Dad
Date Thursday, March 28, 2024 - 10:49 PM PST
Topic Whining


This isn't about Shmeng or goths or not goths or anti-goths or ranting. This is about family.

Giles Ferguson Rider - May 19, 1945 - March 28, 2006

The first time it really hit me was driving down to Reno with a couple of friends the other day. The iPod in the front of the car was cycling tunes, and it finally hit on a Led Zeppelin streak - maybe five, maybe six songs in a row - and I realized I had never asked dad what he thought of Led Zeppelin. That was his era - his younger years. He probably would have said something like, "Who? Whining limeys!" Perhaps it would have been something else equitably offacious. But he wasn't there to say it.

I haven't stopped crying since. Ten thousand questions I never got to ask him - probably the same amount of things he wanted to tell me - and now the time for us to share those thoughts is gone. My intimate connection to the generation before me is gone.

Reconciliation comes with the knowledge that he stuffed me so full of so many beautiful things and understanding and lessons in the time I had with him on this earth - all of which he found to be the most pleasing to him. P.G. Wodehouse, good food, sincerity and sarcasm enough to get through the day. He imparted his passions to me and lucidly told me the 'why' of those loves. In his world, where 'the best was hardly good enough,' he gave me his best.

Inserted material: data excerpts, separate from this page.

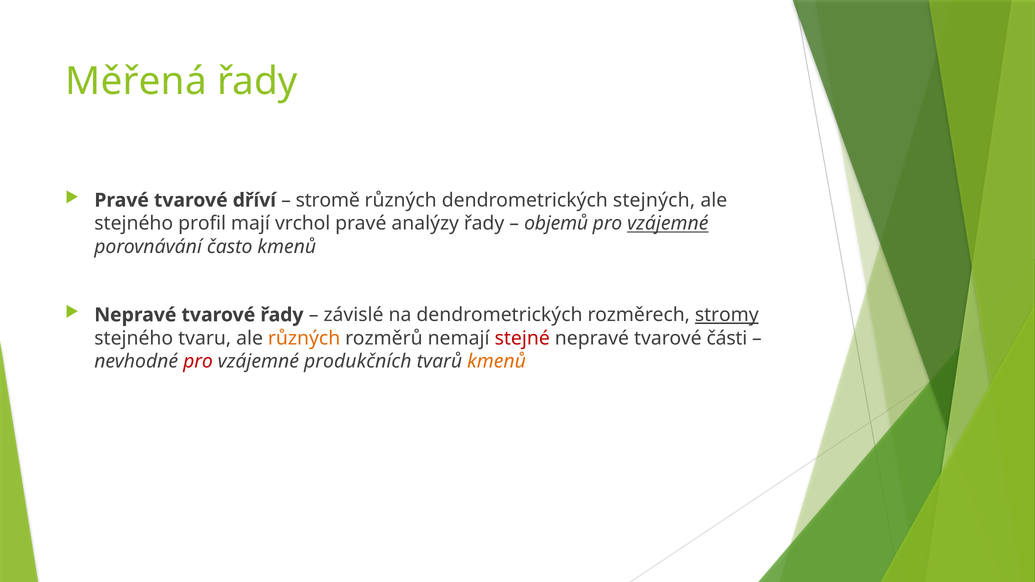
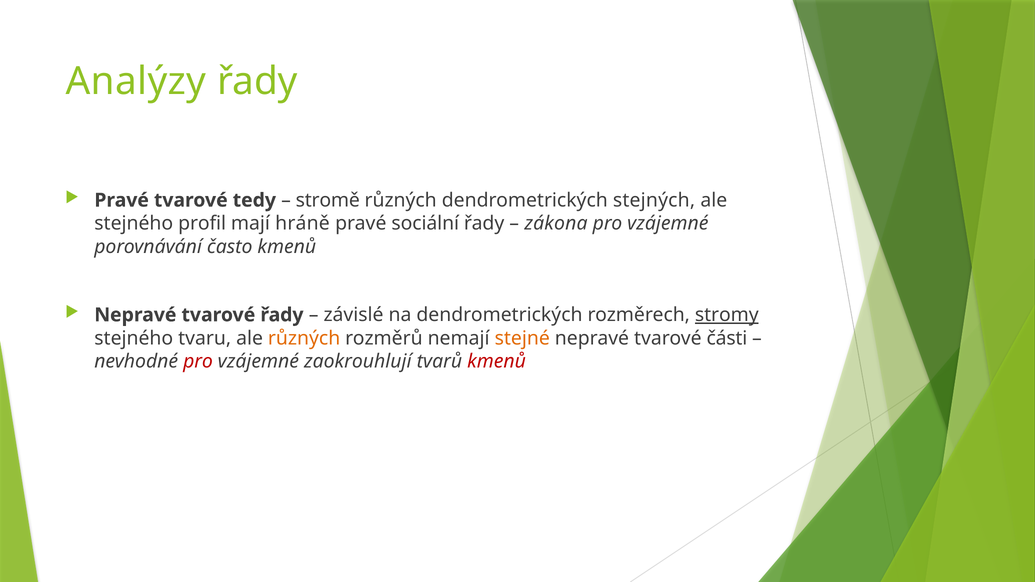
Měřená: Měřená -> Analýzy
dříví: dříví -> tedy
vrchol: vrchol -> hráně
analýzy: analýzy -> sociální
objemů: objemů -> zákona
vzájemné at (668, 224) underline: present -> none
stejné colour: red -> orange
produkčních: produkčních -> zaokrouhlují
kmenů at (497, 362) colour: orange -> red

I miss him intensely. I don't dream of his spirit coming to me, I don't wish for him to be here on this earth suffering in the same manner he was before he passed on. I miss that he will never again instill my imagination with the best dreams, or show me the foolishness of having answers without questions.

The only man I ever admired or truly respected is gone. Now, I have to become that man.

He only ever told me he was proud of me. Thanks, Dad.